**Tasks to carry out:**
a - Reproduce the portion of the gardening excerpt starting at "For urban gardens, berries" and ending at "enough for preserves.".
b - According to the gardening excerpt, how old is the sacred pear tree in northeast China said to be?

**Excerpt:**
──────
The operational ingredient of marmalade is sugar, of course, and very thin slices of the whole fruit. So you're including the fragrant oily skin (called zest) as well as the bitter rind along with the sweet pulp. This combination of flavors is what gives marmalade its unique texture and tang. Any type of citrus will do - lemons, limes and grapefruit as well as oranges. I've made them all.

The thing that distinguishes marmalade from other jams is a little of that natural fruit jelling substance called "pectin." There are two types of jelling stuff in nature. The kind used in jello and other desserts is a clarified animal product, from bones and such. But pectin is a plant jell, found in apples and some other fruits. It's what makes the fruit mixture "set up."

Search on Google to collect recipes for home-made marmalade. There are lots of them - including a fabulous roster of recipes here.

Last But Not Least...

You're probably wondering about berries. They do deserve a brief mention. But they are so fragile that they're best preserved in jams and jellies (see Google for recipes).

For urban gardens, berries are seldom practical, because a patch of raspberry or blueberry or gooseberry plants takes up a lot of room. Some berry plants are thorny or prickly too, not fun to deal with as they start throwing those long arching canes. But if you're a rural gardener and have the room, knock yourself out on berries.

In my urban garden, I do have a corner for alpine strawberries. They're a fun variety called "Fragissimo," with fragrant pink blossoms and a hanging-plant kind of habit. The fruit has that intense wild-strawberry flavor, and there's enough to put in a bowl of granola now and then. Worth having, but never enough for preserves.

Back to trees, and the bigger picture.

Planting a few fruit trees will not only enrich your own life and your own environment, but it will make a wonderful legacy for oncoming generations. Fruit trees can live to a great old age. The globe is dotted with some famous and historic ones. In Spain, the orange trees of Seville, especially those in the patio of the great mosque, are centuries old. In England, some sweet chestnut trees have got up to 1000 years. In northeast China, there is an ancient sacred pear tree that is said to be 3000 years old.
──────
**Dataset entries:**
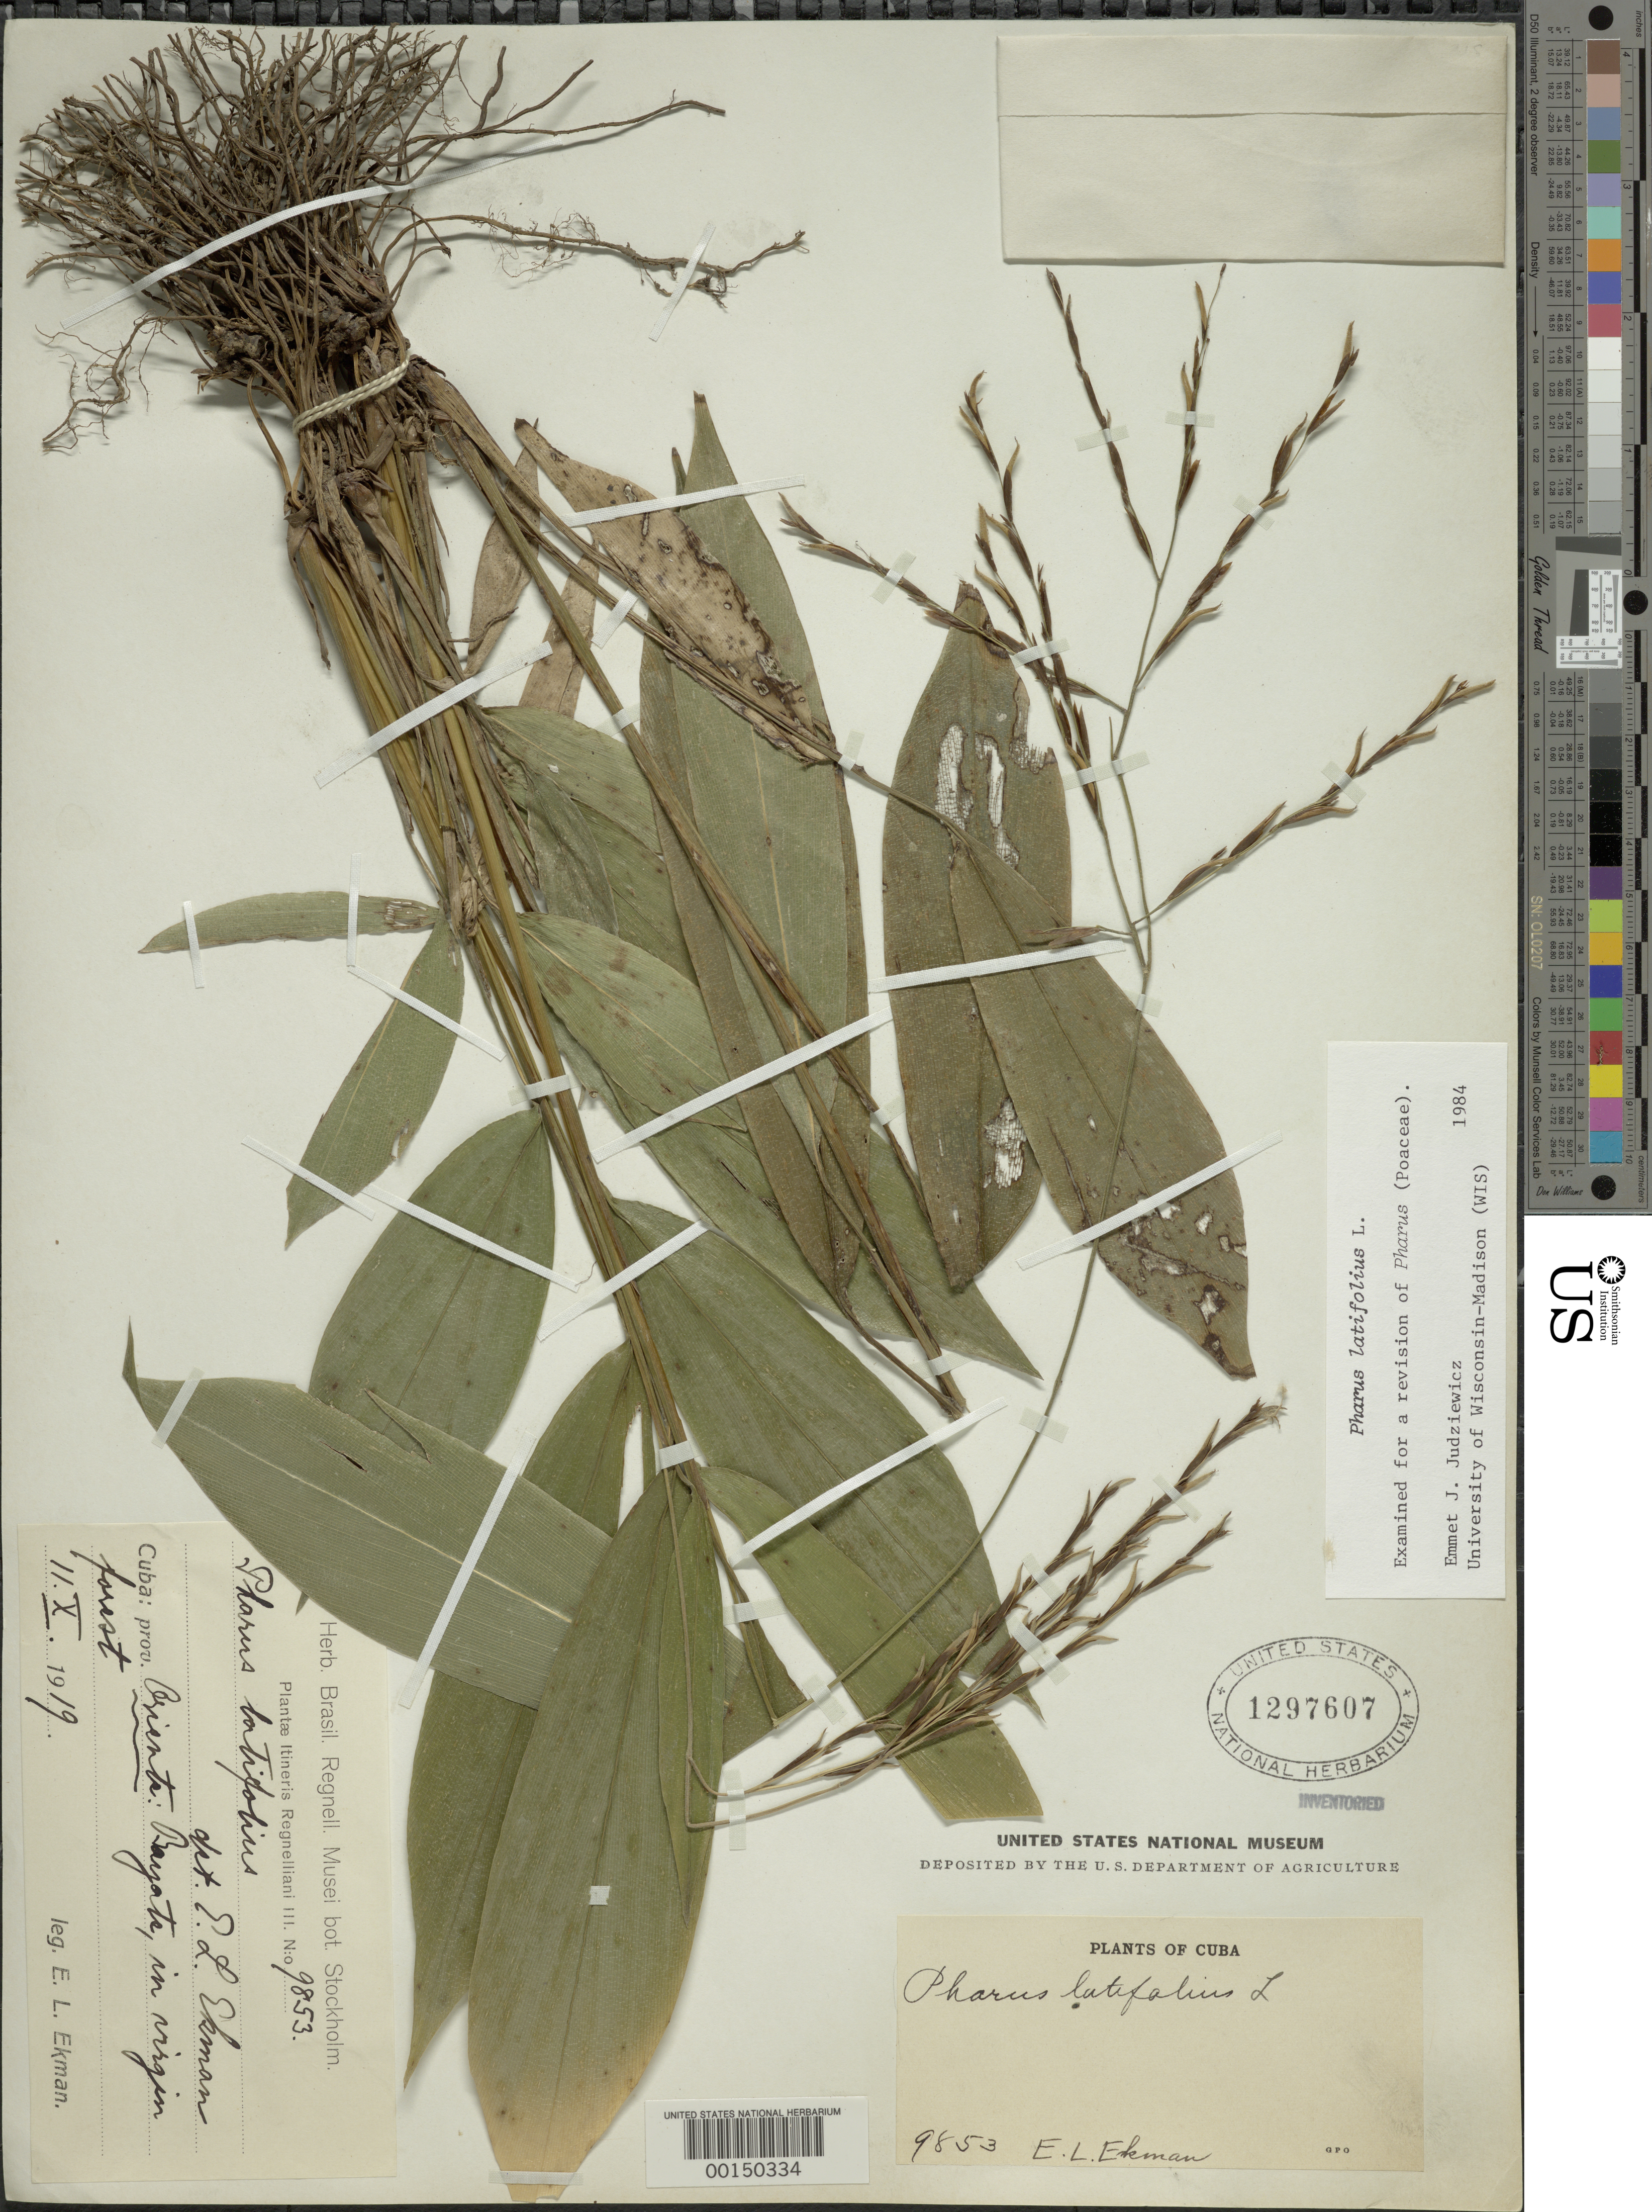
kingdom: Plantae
──────
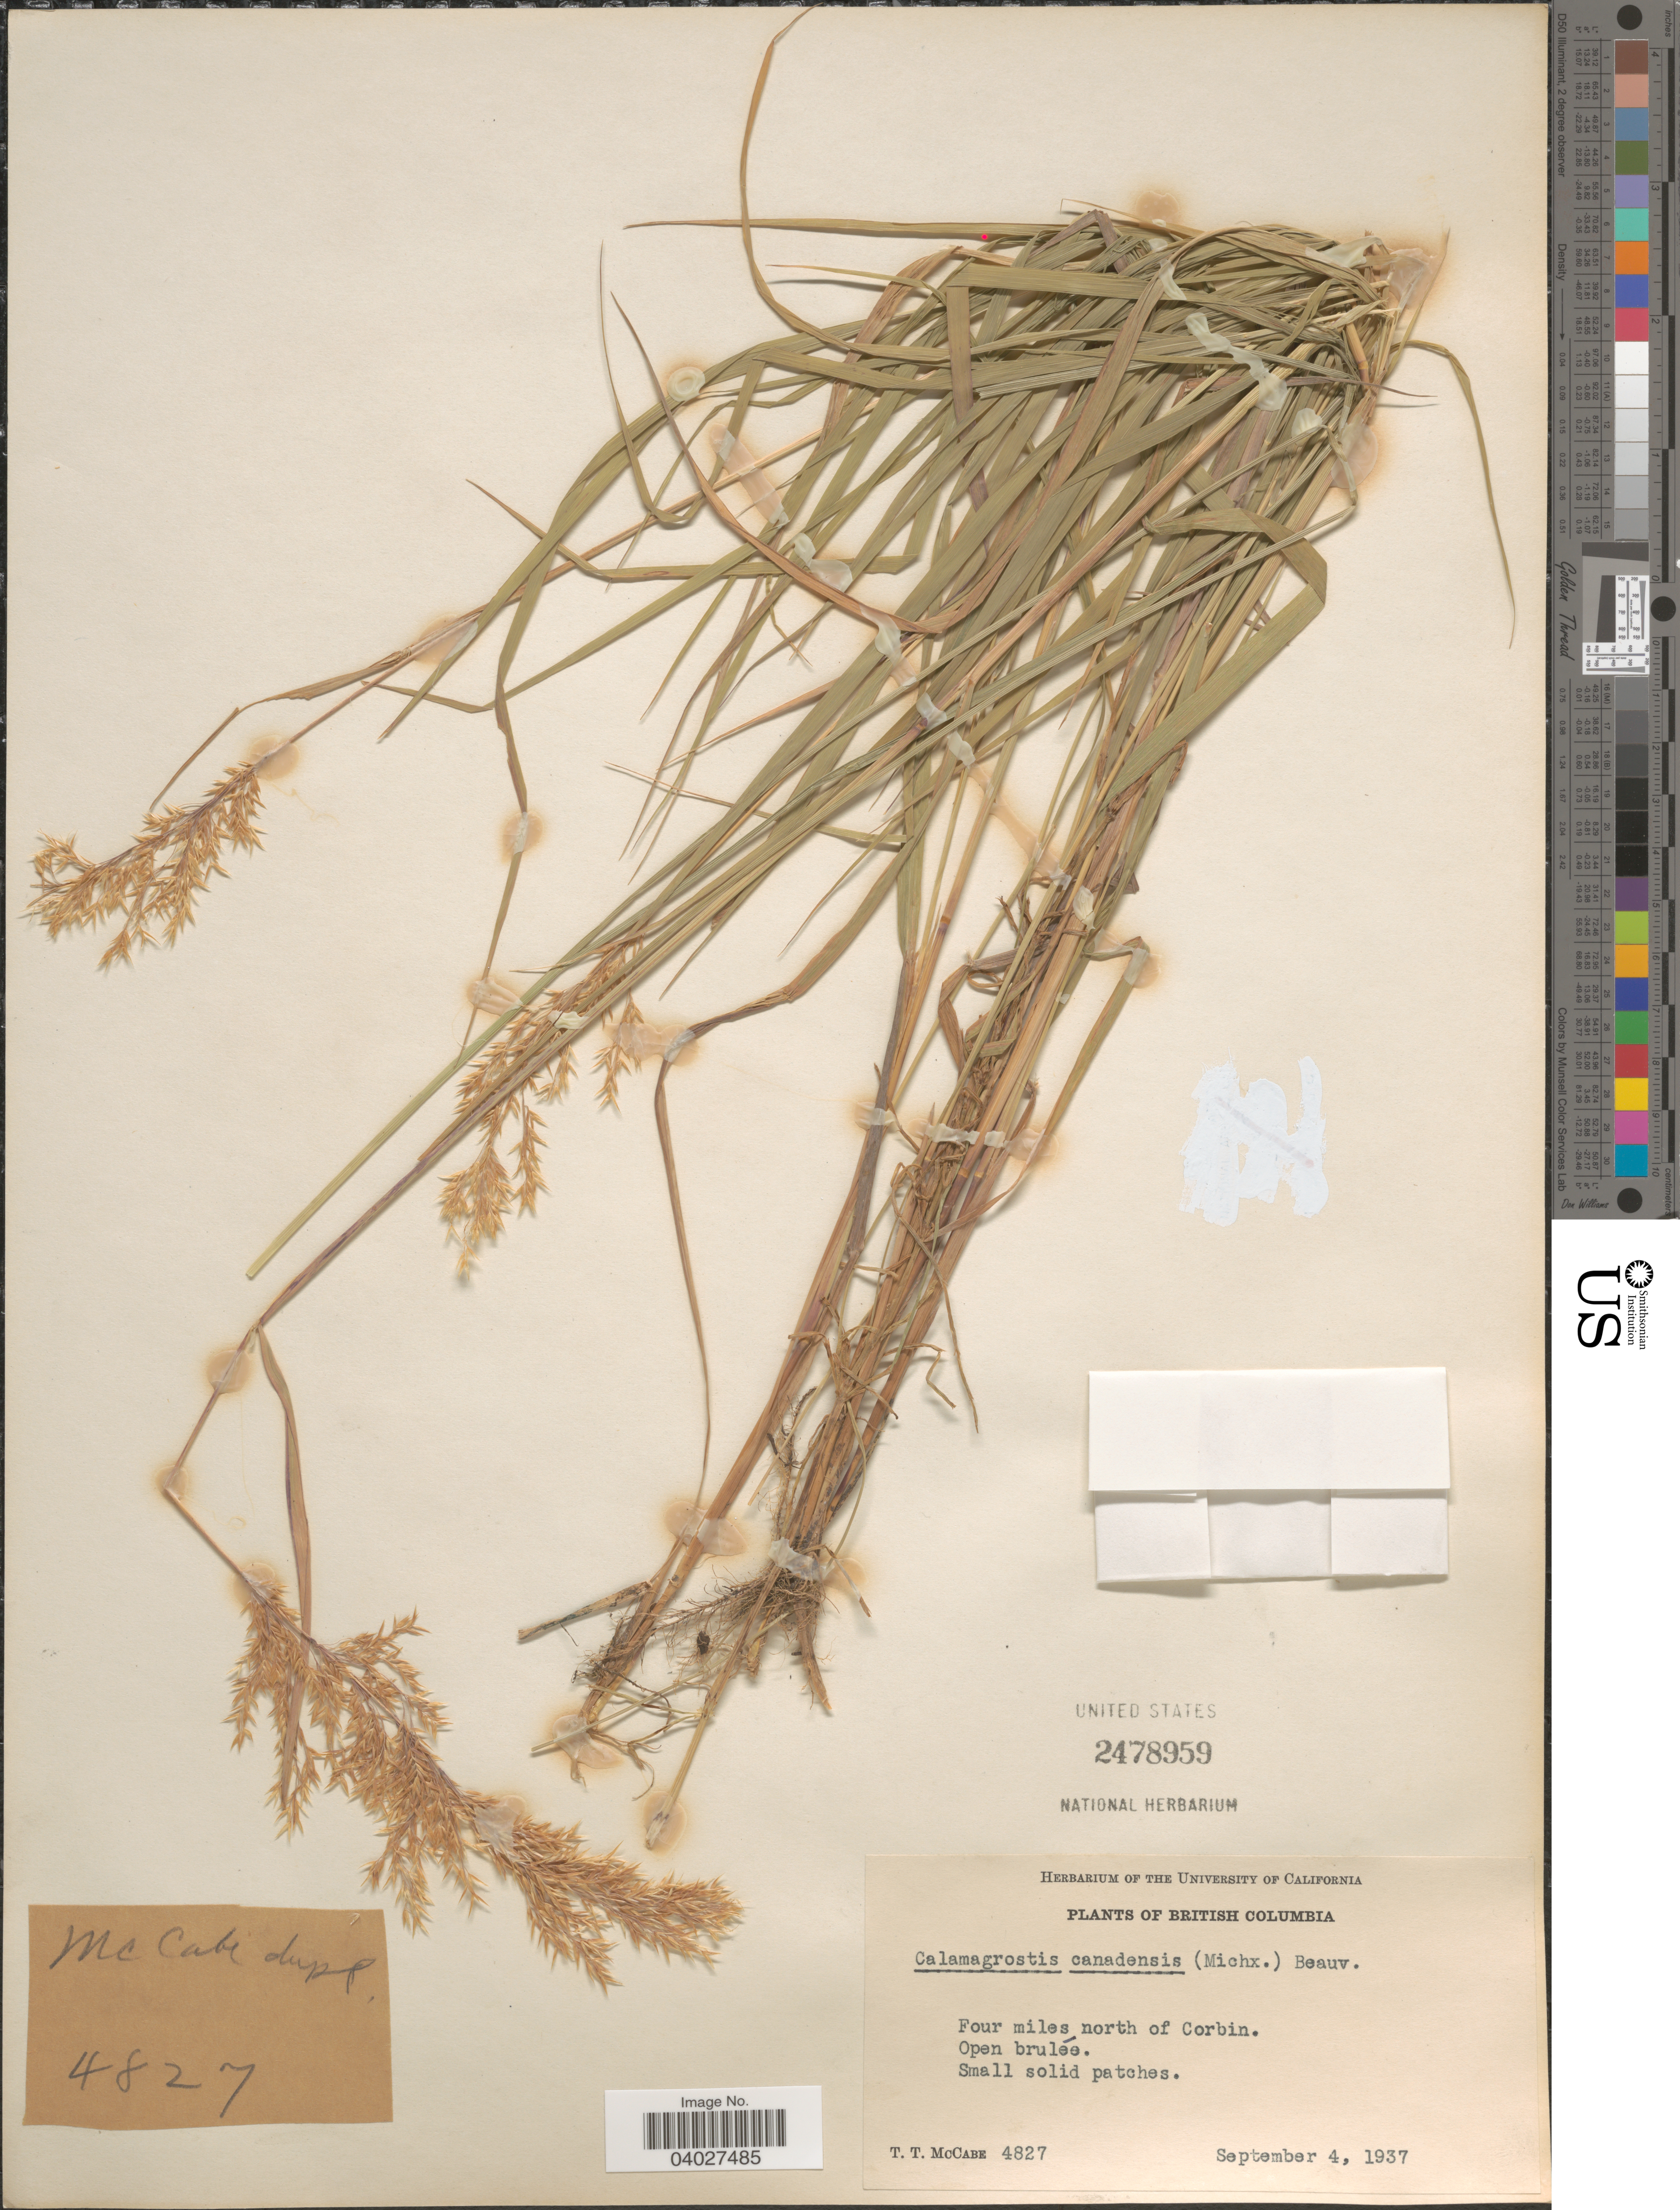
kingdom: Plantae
──────
**Responses in order:**
a -
For urban gardens, berries are seldom practical, because a patch of raspberry or blueberry or gooseberry plants takes up a lot of room. Some berry plants are thorny or prickly too, not fun to deal with as they start throwing those long arching canes. But if you're a rural gardener and have the room, knock yourself out on berries.

In my urban garden, I do have a corner for alpine strawberries. They're a fun variety called "Fragissimo," with fragrant pink blossoms and a hanging-plant kind of habit. The fruit has that intense wild-strawberry flavor, and there's enough to put in a bowl of granola now and then. Worth having, but never enough for preserves.

b - It is said to be 3000 years old.